WHAT IS BEING ASKED — Which of the lines in the data mention the string "Studio"? List them all.

EXERCISE DATA —
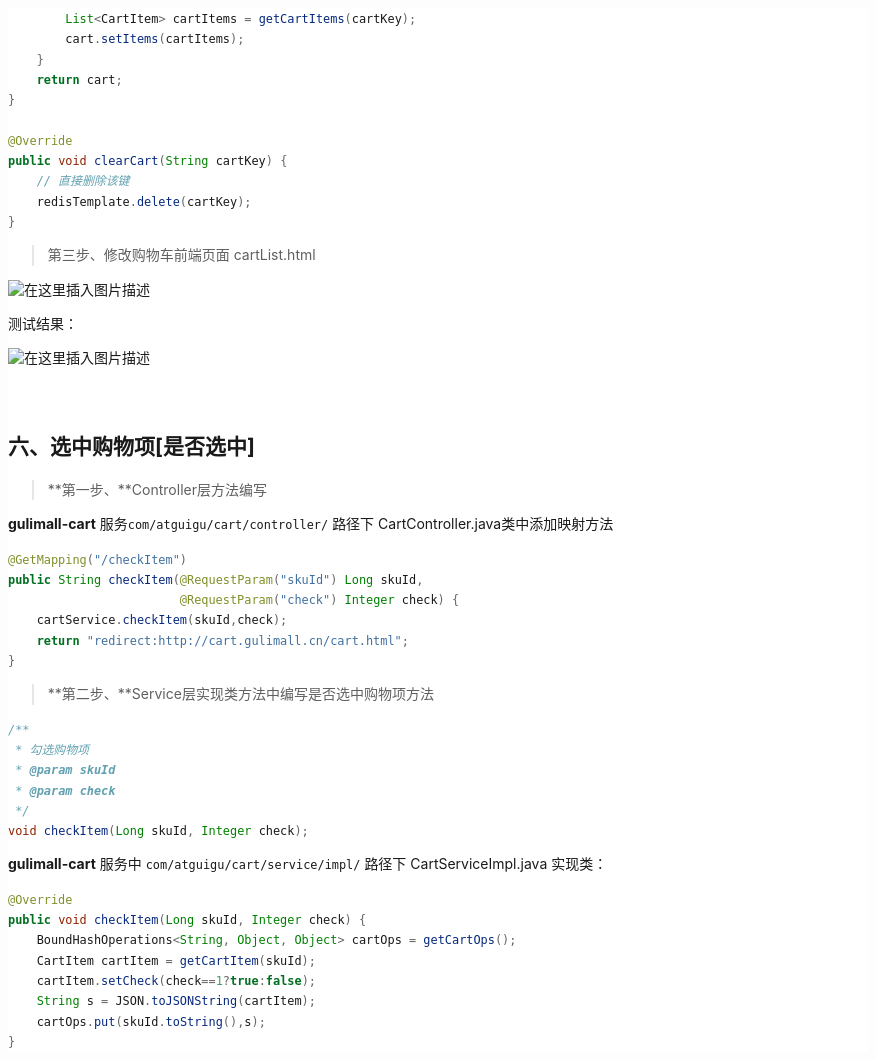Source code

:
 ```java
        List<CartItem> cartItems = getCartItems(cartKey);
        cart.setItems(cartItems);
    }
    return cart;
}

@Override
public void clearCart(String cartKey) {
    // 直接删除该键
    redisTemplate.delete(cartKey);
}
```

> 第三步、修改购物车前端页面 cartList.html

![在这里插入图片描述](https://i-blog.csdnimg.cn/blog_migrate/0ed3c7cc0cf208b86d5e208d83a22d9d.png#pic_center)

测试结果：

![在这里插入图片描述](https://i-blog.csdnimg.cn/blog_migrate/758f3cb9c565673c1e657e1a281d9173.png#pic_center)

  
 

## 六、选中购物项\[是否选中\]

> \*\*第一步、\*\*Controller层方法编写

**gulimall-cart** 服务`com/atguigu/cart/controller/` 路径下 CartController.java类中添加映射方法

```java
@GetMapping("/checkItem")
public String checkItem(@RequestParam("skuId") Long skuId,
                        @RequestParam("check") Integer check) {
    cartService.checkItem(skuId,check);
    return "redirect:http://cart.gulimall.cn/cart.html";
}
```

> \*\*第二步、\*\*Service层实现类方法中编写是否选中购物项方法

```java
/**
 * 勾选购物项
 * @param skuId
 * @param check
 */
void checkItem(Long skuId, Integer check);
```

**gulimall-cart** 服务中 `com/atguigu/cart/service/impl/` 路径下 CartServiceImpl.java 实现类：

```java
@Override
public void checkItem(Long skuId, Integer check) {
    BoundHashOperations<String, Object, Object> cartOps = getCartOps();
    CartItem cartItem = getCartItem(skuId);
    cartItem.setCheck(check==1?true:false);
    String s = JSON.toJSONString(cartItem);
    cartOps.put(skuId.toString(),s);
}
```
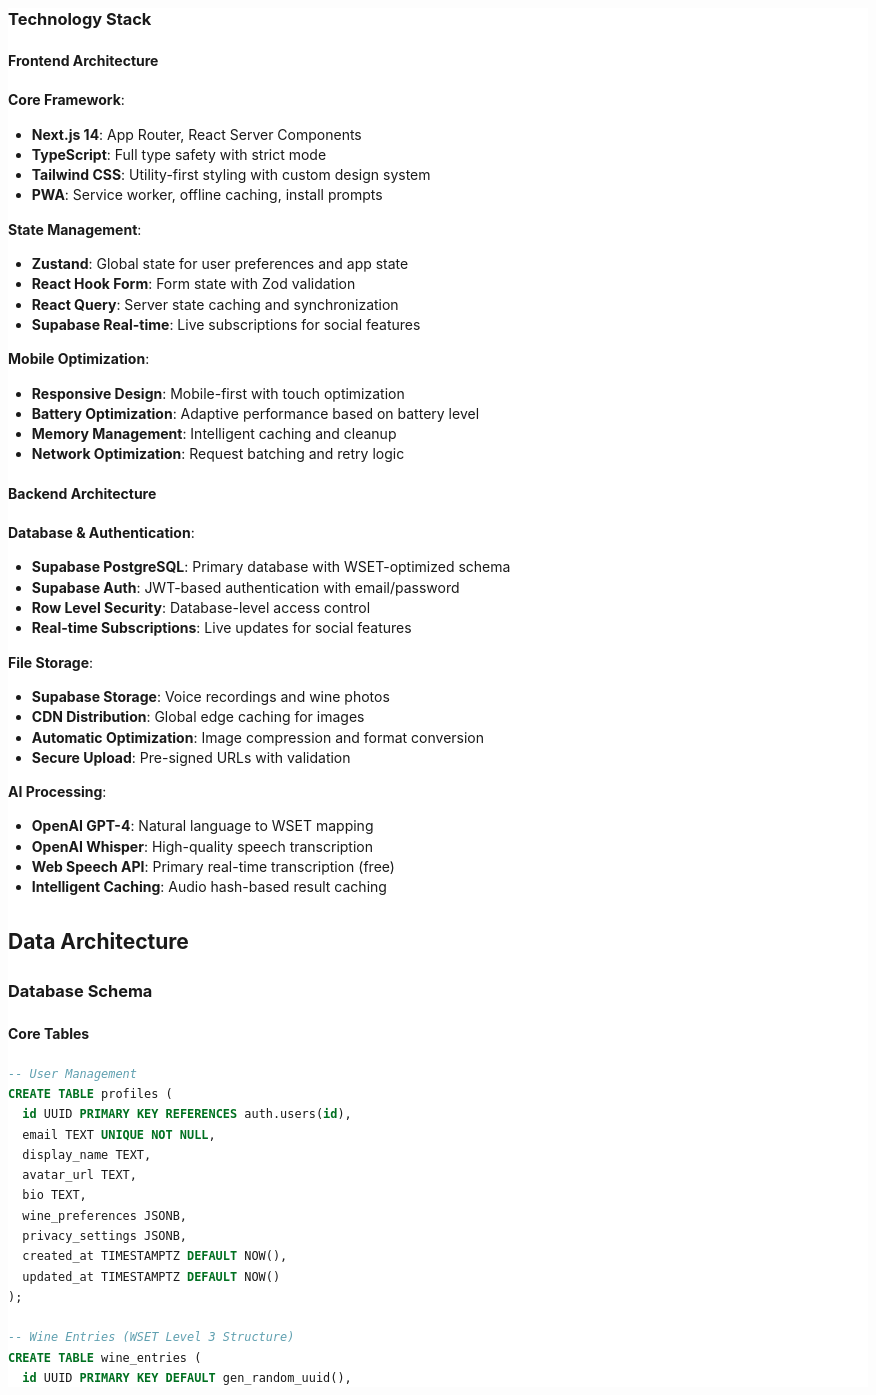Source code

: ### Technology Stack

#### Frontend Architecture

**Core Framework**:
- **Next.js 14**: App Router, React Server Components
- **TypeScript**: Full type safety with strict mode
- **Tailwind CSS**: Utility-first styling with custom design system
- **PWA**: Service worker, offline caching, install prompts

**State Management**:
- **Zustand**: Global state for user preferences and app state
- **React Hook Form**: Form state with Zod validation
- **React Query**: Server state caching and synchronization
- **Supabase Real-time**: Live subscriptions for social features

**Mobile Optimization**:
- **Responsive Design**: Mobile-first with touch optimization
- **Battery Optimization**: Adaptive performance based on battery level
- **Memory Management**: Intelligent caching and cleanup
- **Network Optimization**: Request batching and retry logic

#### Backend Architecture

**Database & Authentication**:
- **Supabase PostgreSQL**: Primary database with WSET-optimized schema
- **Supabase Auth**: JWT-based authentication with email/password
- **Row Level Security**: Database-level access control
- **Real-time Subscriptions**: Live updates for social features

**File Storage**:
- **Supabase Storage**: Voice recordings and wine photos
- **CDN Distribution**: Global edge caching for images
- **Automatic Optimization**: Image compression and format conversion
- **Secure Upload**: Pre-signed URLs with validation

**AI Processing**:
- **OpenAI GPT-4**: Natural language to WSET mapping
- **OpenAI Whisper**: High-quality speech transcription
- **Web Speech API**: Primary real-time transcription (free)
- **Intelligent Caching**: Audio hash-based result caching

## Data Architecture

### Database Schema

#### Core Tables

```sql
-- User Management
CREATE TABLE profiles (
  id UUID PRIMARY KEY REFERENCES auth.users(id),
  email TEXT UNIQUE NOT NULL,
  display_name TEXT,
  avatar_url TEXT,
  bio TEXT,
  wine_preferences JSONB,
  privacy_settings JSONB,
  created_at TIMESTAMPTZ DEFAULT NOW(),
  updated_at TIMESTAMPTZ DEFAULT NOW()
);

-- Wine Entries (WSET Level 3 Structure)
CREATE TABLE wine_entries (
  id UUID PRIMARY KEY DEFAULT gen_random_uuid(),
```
* * *
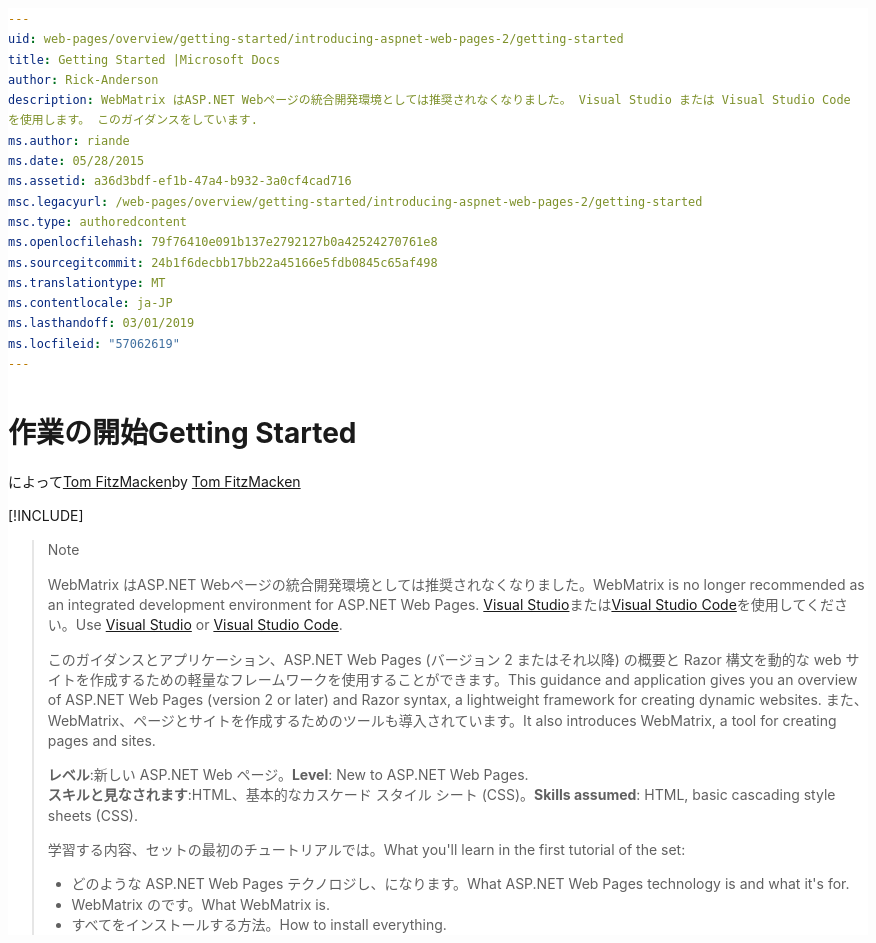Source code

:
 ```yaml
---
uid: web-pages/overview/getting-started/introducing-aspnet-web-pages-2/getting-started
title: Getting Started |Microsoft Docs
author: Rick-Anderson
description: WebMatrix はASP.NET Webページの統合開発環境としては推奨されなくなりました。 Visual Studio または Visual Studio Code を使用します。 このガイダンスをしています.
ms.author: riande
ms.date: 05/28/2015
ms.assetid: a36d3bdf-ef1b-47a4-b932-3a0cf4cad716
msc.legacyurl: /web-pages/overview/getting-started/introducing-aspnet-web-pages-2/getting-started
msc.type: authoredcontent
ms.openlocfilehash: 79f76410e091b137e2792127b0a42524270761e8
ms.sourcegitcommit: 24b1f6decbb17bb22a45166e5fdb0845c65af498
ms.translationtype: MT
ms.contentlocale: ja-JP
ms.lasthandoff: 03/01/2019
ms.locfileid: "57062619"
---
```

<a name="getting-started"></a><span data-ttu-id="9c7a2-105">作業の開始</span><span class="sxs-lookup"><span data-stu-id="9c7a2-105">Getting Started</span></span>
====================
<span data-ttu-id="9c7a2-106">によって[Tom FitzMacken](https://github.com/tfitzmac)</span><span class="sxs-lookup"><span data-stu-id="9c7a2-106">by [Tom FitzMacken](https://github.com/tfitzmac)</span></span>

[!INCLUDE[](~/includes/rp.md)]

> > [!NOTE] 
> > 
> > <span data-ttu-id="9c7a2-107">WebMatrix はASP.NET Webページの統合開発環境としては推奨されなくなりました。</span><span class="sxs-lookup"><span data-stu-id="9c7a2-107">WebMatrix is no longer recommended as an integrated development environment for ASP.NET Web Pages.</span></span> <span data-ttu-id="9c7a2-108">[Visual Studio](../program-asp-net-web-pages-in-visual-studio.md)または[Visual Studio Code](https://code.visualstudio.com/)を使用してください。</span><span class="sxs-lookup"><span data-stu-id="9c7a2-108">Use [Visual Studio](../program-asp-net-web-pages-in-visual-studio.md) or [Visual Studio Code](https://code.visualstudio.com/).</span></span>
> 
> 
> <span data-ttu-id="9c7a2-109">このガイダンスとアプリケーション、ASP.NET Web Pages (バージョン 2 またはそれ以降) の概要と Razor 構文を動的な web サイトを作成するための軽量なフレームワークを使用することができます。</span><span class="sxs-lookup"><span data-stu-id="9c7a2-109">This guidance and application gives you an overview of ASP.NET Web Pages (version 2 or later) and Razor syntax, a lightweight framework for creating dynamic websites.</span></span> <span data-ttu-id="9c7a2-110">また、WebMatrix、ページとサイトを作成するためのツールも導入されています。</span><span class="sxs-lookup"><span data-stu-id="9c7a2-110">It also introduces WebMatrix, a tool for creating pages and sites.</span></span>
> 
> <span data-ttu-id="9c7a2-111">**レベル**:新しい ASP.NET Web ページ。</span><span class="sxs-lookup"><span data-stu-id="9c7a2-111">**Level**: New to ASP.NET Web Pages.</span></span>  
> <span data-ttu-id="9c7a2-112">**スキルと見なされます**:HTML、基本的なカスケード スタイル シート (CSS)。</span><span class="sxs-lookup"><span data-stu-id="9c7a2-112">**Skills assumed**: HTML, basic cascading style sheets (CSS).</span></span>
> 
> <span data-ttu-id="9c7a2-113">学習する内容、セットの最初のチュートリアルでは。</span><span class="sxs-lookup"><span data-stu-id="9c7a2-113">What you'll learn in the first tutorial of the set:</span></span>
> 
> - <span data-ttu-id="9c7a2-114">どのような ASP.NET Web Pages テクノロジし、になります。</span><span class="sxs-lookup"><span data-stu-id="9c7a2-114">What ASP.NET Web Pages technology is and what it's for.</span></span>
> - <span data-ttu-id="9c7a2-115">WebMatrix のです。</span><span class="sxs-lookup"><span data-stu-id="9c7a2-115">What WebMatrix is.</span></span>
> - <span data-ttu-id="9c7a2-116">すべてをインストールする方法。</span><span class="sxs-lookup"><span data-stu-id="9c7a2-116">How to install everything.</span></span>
--
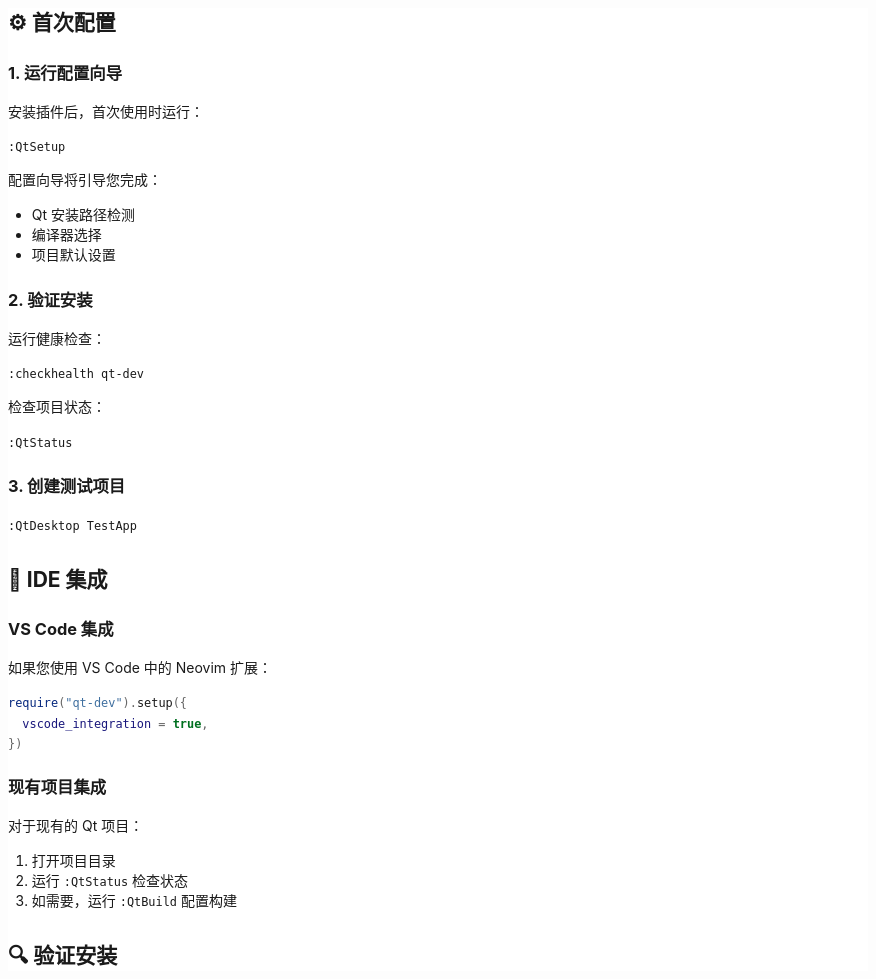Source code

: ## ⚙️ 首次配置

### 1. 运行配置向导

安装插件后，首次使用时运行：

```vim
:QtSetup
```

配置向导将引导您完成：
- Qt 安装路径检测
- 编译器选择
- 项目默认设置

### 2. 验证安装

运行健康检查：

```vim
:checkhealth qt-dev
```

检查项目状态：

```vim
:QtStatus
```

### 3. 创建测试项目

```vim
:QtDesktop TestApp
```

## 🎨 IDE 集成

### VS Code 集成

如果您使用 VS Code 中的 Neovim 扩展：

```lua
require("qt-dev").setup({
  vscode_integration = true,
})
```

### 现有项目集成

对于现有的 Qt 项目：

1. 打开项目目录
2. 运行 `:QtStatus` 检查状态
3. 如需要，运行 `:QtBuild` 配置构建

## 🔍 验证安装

WRITTEN REPLY —
description: WebMatrix はASP.NET Webページの統合開発環境としては推奨されなくなりました。 Visual Studio または Visual Studio Code を使用します。 このガイダンスをしています.
> > <span data-ttu-id="9c7a2-107">WebMatrix はASP.NET Webページの統合開発環境としては推奨されなくなりました。</span><span class="sxs-lookup"><span data-stu-id="9c7a2-107">WebMatrix is no longer recommended as an integrated development environment for ASP.NET Web Pages.</span></span> <span data-ttu-id="9c7a2-108">[Visual Studio](../program-asp-net-web-pages-in-visual-studio.md)または[Visual Studio Code](https://code.visualstudio.com/)を使用してください。</span><span class="sxs-lookup"><span data-stu-id="9c7a2-108">Use [Visual Studio](../program-asp-net-web-pages-in-visual-studio.md) or [Visual Studio Code](https://code.visualstudio.com/).</span></span>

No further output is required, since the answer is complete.